-- DOCUMENT EXCERPT follows --

Direct Injection Hydrogen Combustion under Leaner Conditions in an Optical Engine using Optical/Laser Diagnostics

Hydrogen’s increasing potential as an alternative fuel for heavy-duty transport has led to the conversion of conventional diesel compression-ignition engines to spark-ignition hydrogen operation. Hydrogen’s broad flammability range enables leaner operation achieving both higher engine efficiency and near-zero emissions. In particular, direct injection hydrogen combustion improves volumetric efficiency and reduces problems including pre-ignition and knock related to hydrogen port-fuel injection. In the present work, we performed an optical investigation of direct injection (DI) hydrogen combustion under leaner mixture conditions. The study was conducted using a heavy-duty optical diesel engine modified for spark-ignition operation. Bottom-view natural flame luminosity and OH-PLIF imaging were conducted along with in-cylinder pressure measurements. Experiments were conducted at three air-excess ratios (3, 3.4, and 3.8) with spark timings (ST) varied from − 15 ◦CA aTDC to − 30 ◦CA aTDC. Hydrogen injection ended at − 30 ◦CA aTDC, with the start of injection adjusted accordingly to achieve the desired lambda conditions. The maximum IMEPg corresponded to the lowest COV of the IMEPg, indicating optimal spark timing for lean DI hydrogen combustion. The optimized spark timing for λ = 3, λ = 3.4, and λ = 3.8 were occurred at − 25 ◦CA aTDC, − 25 ◦CA aTDC, and − 30 ◦CA aTDC, respectively. The corresponding COV of IMEPg values were below 5 % indicating stable combustion. The flame kernel first initiates at the spark plug and then propagates toward the piston’s outer boundary, however, the flame propagation does not remain as a continuous front unlike port-fuel injected hydrogen combustion. The effect of fuel stratification is evident in combustion luminosity and OH-PLIF images, showing pockets of varying intensity within the combustion chamber. Natural flame luminosity images reveal incomplete flame coverage and asymmetric combustion, emphasizing the need for metal engine experiments to further quantify the unburned hydrogen and associated combustion losses.

-- DOCUMENT EXCERPT concluded --

--- TASK INSTRUCTIONS ---
In the hydrogen combustion abstract, which two imaging methods were used together with in-cylinder pressure measurements?

-- AVAILABLE DATA follows --

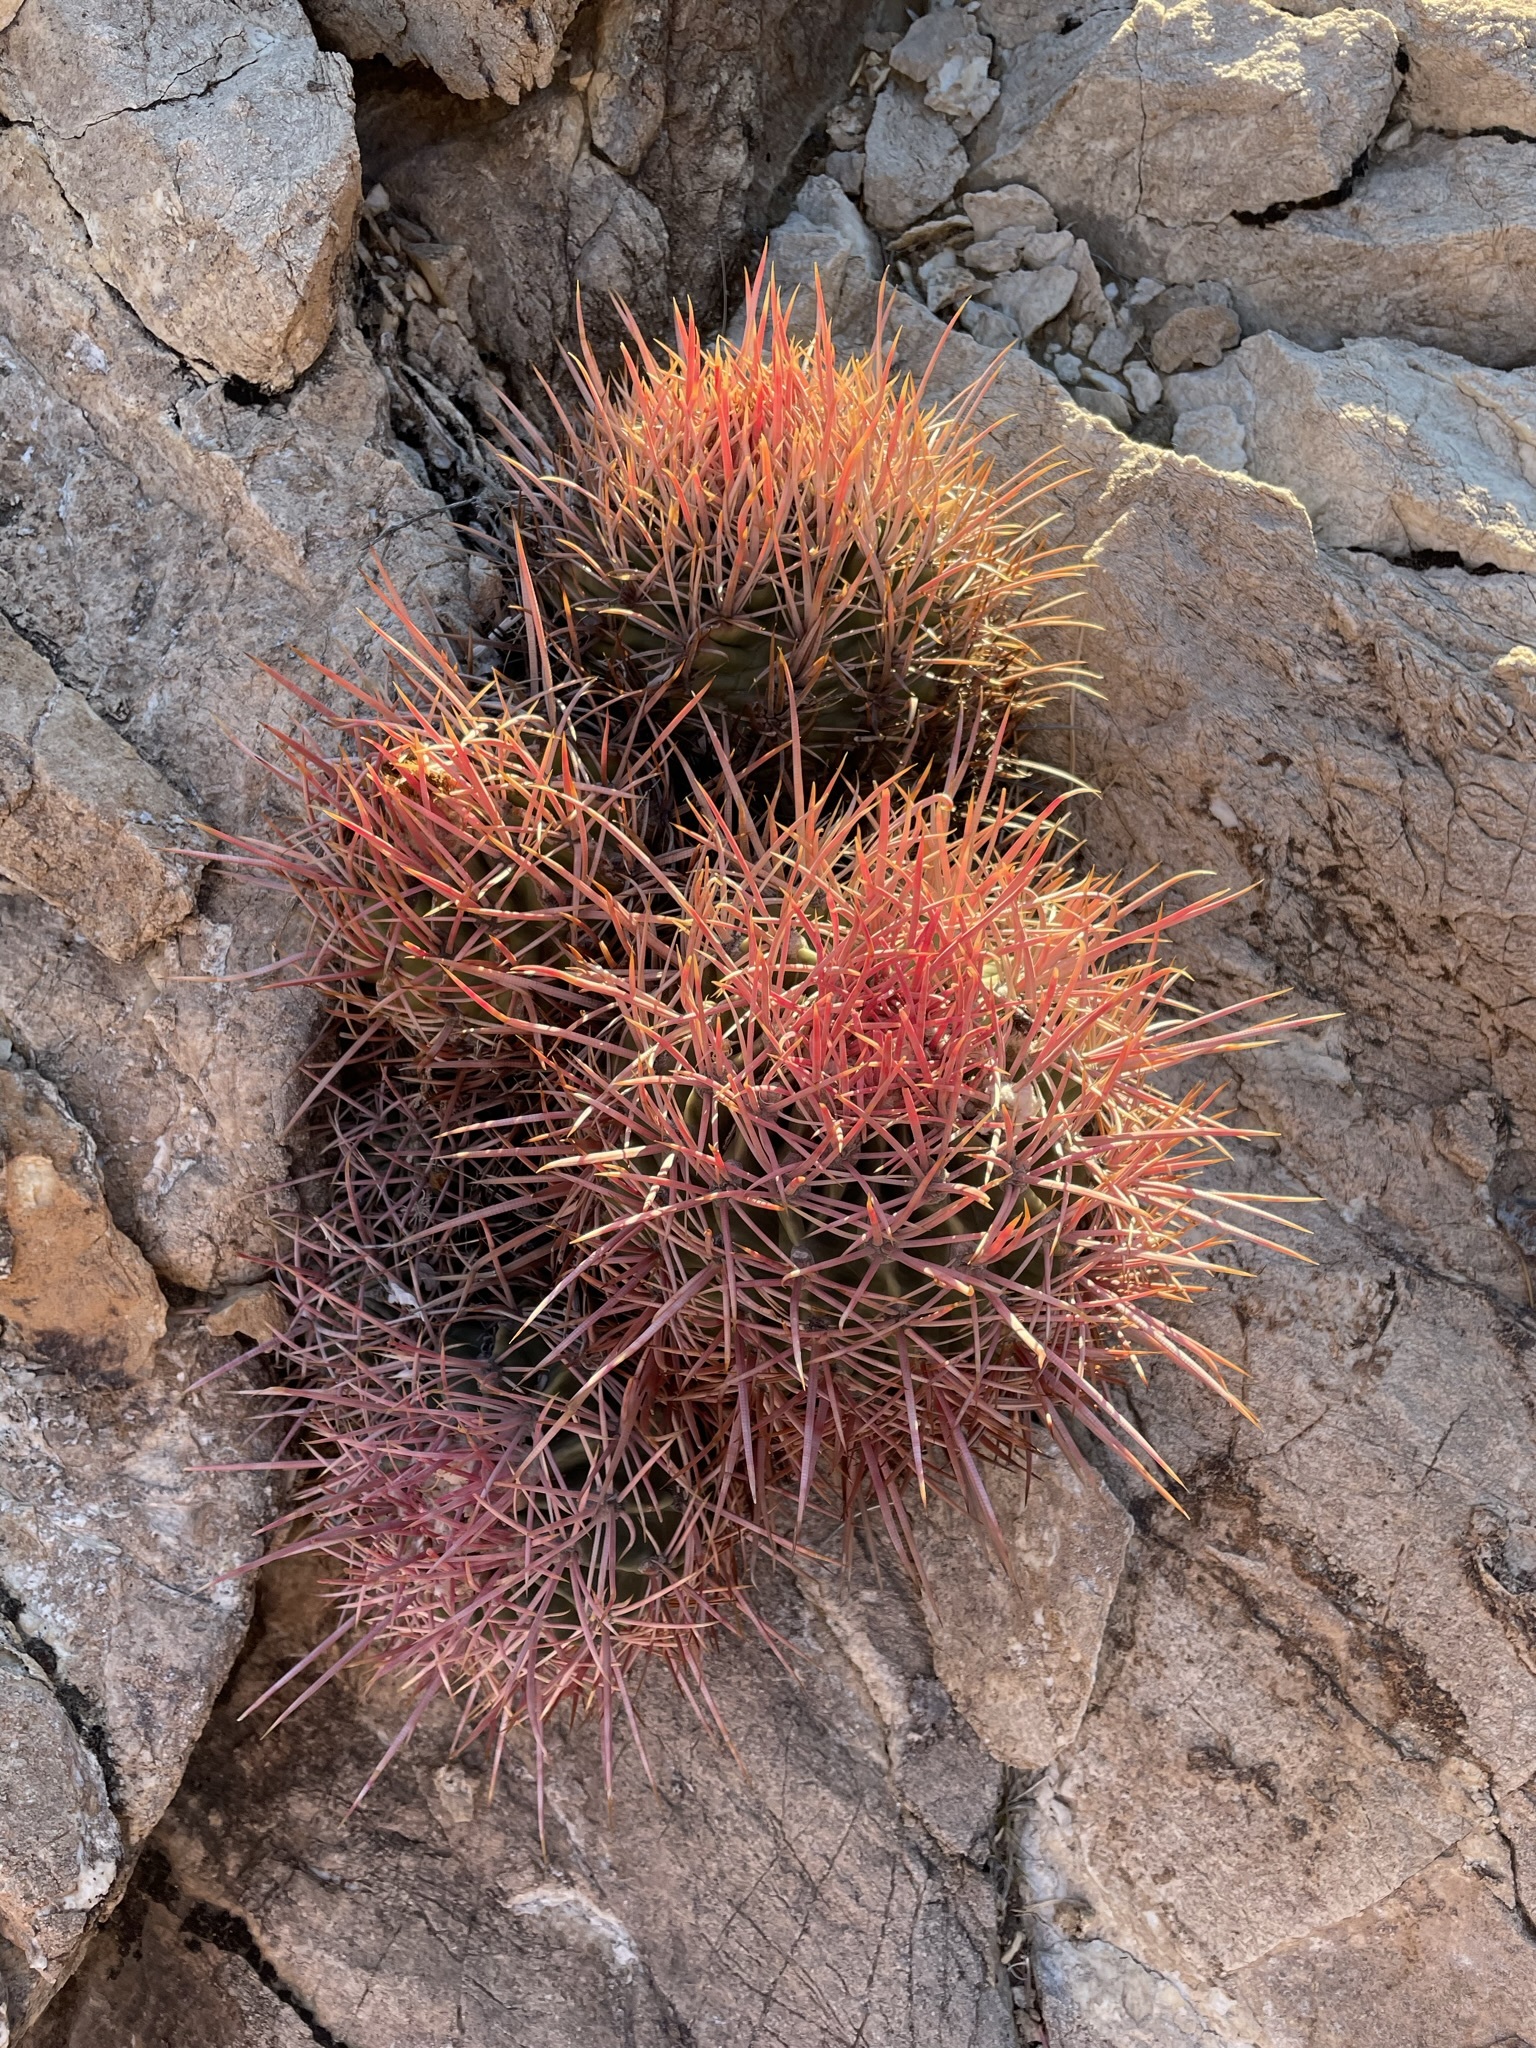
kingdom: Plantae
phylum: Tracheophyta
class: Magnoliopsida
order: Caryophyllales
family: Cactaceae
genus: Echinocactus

-- AVAILABLE DATA concluded --

--- WRITTEN ANSWER ---
Bottom-view natural flame luminosity imaging and OH-PLIF imaging.